** About this exercise **
Copy the lines from the one with "extensor la comunicación se caiga" to the one with "2007 halen wij", both included, and leave the pictures out.

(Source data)
----------------
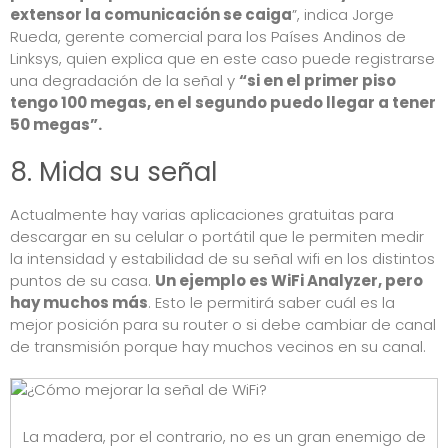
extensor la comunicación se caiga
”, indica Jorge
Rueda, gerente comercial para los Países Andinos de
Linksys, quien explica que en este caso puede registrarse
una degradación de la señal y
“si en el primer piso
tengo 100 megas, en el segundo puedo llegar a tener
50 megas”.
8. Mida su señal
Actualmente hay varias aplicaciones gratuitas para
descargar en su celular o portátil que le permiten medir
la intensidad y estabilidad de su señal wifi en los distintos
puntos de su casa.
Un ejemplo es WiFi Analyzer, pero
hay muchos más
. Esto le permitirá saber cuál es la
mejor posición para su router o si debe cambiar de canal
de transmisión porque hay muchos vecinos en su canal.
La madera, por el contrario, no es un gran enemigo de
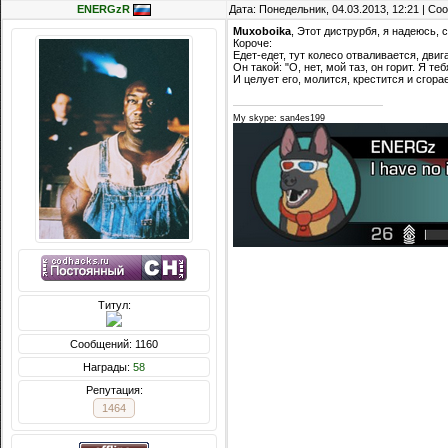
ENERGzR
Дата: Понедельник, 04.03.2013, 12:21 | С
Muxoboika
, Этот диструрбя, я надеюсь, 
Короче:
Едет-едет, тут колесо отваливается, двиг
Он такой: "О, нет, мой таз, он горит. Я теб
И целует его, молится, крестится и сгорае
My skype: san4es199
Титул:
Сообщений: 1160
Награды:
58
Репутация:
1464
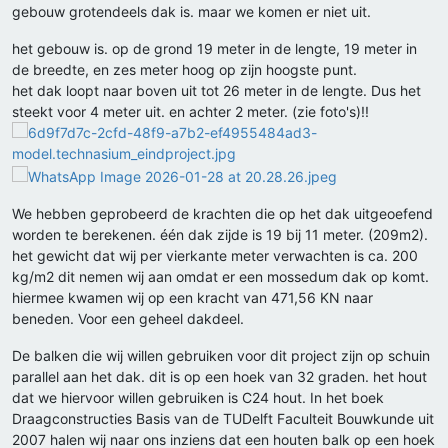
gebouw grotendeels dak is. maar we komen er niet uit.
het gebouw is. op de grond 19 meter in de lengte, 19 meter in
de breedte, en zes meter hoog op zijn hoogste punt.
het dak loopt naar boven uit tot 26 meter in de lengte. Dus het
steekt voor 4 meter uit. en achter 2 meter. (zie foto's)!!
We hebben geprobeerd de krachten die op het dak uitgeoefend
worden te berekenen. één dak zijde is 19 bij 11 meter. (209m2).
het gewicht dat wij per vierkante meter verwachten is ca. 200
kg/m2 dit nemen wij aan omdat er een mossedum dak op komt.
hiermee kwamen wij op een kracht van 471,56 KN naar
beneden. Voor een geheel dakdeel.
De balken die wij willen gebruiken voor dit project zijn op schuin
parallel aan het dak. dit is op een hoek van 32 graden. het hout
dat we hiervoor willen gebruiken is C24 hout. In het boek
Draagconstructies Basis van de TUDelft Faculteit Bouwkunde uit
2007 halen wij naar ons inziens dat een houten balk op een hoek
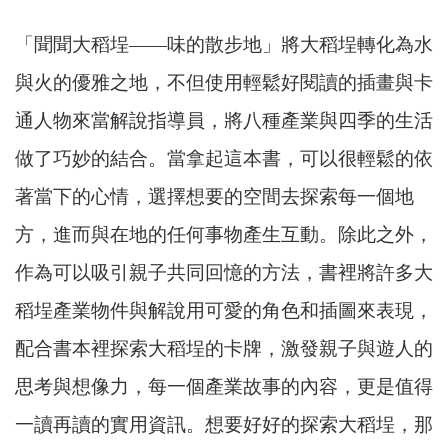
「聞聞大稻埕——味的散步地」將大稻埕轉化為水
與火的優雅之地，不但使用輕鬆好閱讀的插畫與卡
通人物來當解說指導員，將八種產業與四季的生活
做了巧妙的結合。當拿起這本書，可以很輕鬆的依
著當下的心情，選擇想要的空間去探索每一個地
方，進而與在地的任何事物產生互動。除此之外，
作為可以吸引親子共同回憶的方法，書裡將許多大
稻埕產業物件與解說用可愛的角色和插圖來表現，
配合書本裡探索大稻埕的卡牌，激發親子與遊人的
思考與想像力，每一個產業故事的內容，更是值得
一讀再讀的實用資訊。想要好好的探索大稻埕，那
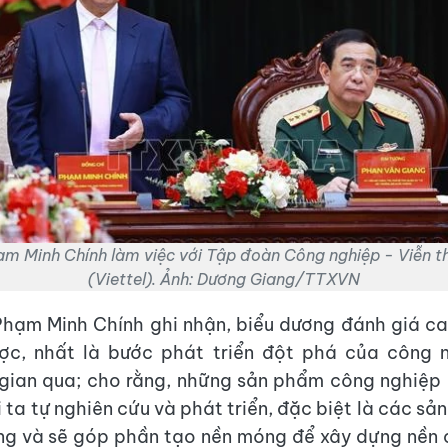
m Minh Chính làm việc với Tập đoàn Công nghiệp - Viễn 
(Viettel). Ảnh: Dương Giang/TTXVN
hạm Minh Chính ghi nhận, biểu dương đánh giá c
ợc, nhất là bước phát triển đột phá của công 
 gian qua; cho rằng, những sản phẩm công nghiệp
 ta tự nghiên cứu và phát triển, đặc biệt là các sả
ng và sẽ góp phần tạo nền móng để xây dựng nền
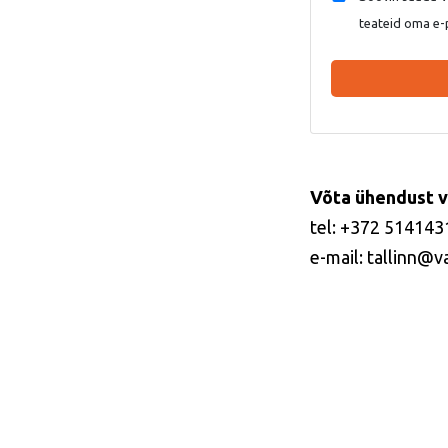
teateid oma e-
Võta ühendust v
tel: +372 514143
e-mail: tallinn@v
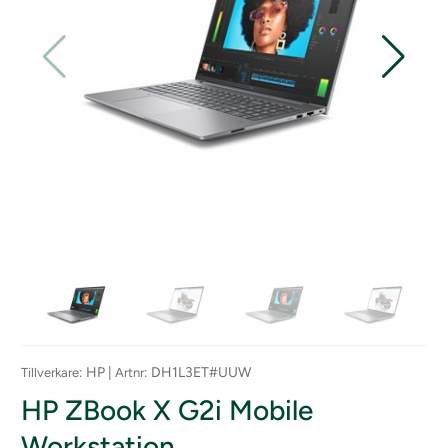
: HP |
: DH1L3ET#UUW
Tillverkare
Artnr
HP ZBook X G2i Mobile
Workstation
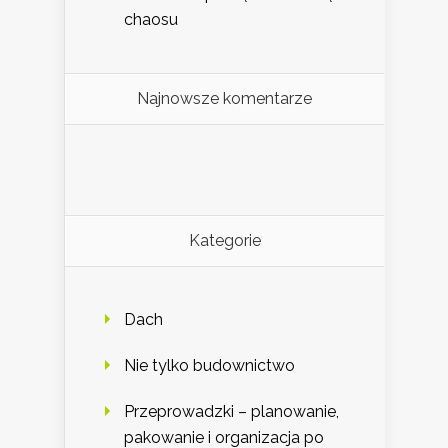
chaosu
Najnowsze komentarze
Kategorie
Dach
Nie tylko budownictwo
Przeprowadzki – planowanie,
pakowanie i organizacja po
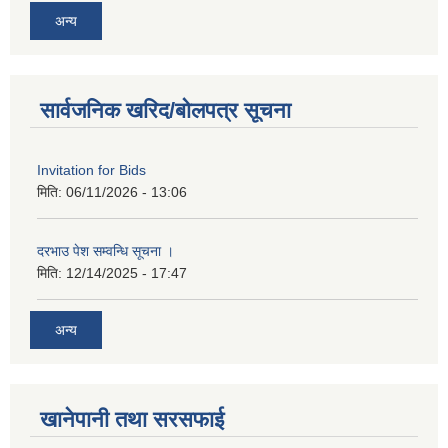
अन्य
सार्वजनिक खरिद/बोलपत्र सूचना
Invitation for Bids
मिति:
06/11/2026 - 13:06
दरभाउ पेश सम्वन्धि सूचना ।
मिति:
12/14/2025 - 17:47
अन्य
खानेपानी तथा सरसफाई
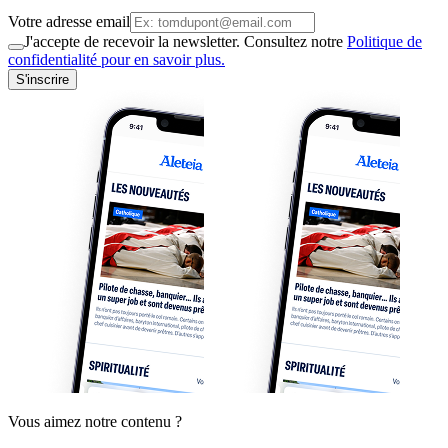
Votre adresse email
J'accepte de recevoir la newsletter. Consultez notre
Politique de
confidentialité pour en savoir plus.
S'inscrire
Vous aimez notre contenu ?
----------------
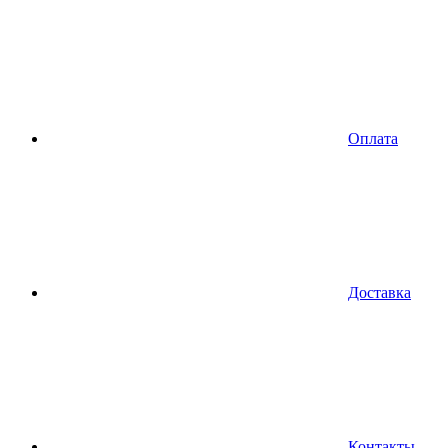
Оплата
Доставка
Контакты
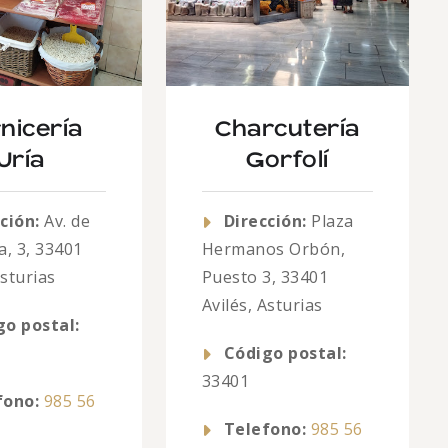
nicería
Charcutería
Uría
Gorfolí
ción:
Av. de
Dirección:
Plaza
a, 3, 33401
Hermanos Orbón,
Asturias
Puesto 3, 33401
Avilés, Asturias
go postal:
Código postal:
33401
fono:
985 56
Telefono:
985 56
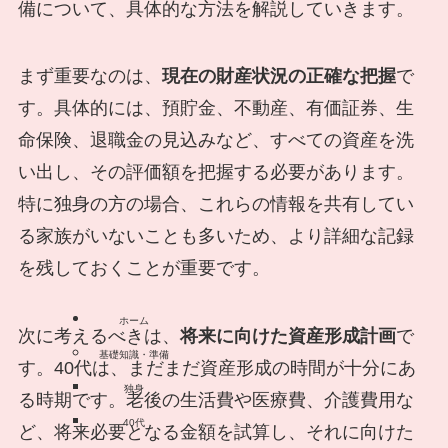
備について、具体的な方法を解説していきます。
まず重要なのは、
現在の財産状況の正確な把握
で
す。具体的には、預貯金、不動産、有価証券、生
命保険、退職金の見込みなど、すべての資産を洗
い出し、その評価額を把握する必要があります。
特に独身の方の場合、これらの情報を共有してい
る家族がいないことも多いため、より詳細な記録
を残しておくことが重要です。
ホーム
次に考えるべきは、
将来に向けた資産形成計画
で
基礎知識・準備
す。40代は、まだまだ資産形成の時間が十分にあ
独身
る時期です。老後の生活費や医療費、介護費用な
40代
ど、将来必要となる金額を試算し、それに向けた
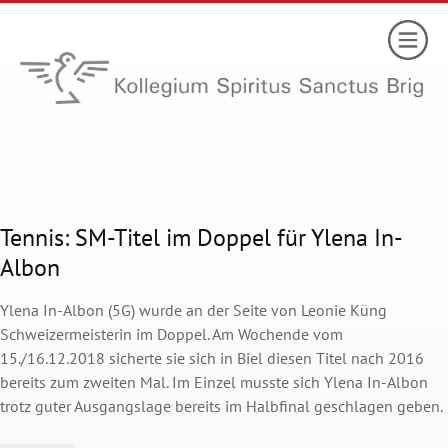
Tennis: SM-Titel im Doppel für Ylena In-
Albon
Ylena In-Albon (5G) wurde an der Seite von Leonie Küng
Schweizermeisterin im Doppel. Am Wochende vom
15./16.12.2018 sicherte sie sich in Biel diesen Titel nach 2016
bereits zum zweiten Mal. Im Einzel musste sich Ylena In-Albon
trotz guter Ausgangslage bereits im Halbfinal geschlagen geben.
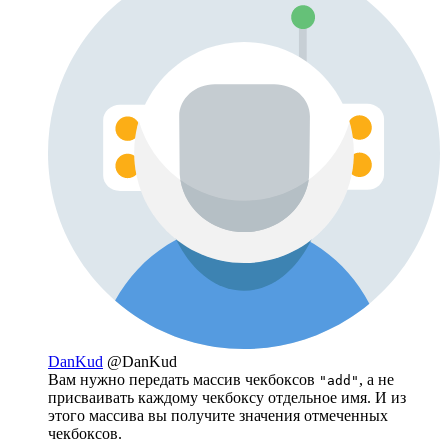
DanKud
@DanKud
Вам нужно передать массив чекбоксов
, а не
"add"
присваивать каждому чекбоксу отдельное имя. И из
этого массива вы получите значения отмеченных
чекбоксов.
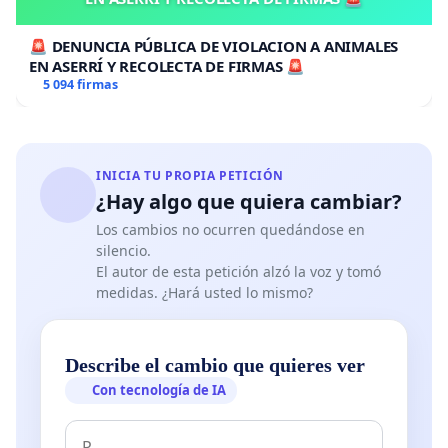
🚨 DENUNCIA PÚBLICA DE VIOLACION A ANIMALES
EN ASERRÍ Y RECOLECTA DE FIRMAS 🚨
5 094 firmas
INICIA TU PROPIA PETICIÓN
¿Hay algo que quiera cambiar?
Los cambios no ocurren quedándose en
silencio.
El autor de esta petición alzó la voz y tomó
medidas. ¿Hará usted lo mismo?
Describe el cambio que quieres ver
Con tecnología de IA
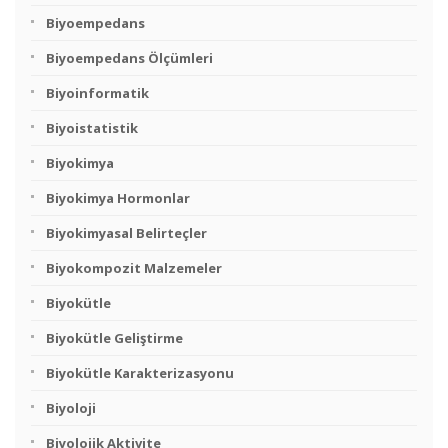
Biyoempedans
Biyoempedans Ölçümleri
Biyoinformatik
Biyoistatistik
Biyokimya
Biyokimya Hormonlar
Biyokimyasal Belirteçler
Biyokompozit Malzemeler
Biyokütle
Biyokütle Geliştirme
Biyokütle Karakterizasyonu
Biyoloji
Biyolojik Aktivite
----------------
** Task result **
extensor la comunicación se caiga
”, indica Jorge
Rueda, gerente comercial para los Países Andinos de
Linksys, quien explica que en este caso puede registrarse
una degradación de la señal y
“si en el primer piso
tengo 100 megas, en el segundo puedo llegar a tener
50 megas”.
8. Mida su señal
Actualmente hay varias aplicaciones gratuitas para
descargar en su celular o portátil que le permiten medir
la intensidad y estabilidad de su señal wifi en los distintos
puntos de su casa.
Un ejemplo es WiFi Analyzer, pero
hay muchos más
. Esto le permitirá saber cuál es la
mejor posición para su router o si debe cambiar de canal
de transmisión porque hay muchos vecinos en su canal.
La madera, por el contrario, no es un gran enemigo de
ENERGzR
Дата: Понедельник, 04.03.2013, 12:21 | С
Muxoboika
, Этот диструрбя, я надеюсь, 
Короче:
Едет-едет, тут колесо отваливается, двиг
Он такой: "О, нет, мой таз, он горит. Я теб
И целует его, молится, крестится и сгорае
My skype: san4es199
Титул:
Сообщений: 1160
Награды:
58
Репутация:
1464
gebouw grotendeels dak is. maar we komen er niet uit.
het gebouw is. op de grond 19 meter in de lengte, 19 meter in
de breedte, en zes meter hoog op zijn hoogste punt.
het dak loopt naar boven uit tot 26 meter in de lengte. Dus het
steekt voor 4 meter uit. en achter 2 meter. (zie foto's)!!
We hebben geprobeerd de krachten die op het dak uitgeoefend
worden te berekenen. één dak zijde is 19 bij 11 meter. (209m2).
het gewicht dat wij per vierkante meter verwachten is ca. 200
kg/m2 dit nemen wij aan omdat er een mossedum dak op komt.
hiermee kwamen wij op een kracht van 471,56 KN naar
beneden. Voor een geheel dakdeel.
De balken die wij willen gebruiken voor dit project zijn op schuin
parallel aan het dak. dit is op een hoek van 32 graden. het hout
dat we hiervoor willen gebruiken is C24 hout. In het boek
Draagconstructies Basis van de TUDelft Faculteit Bouwkunde uit
2007 halen wij naar ons inziens dat een houten balk op een hoek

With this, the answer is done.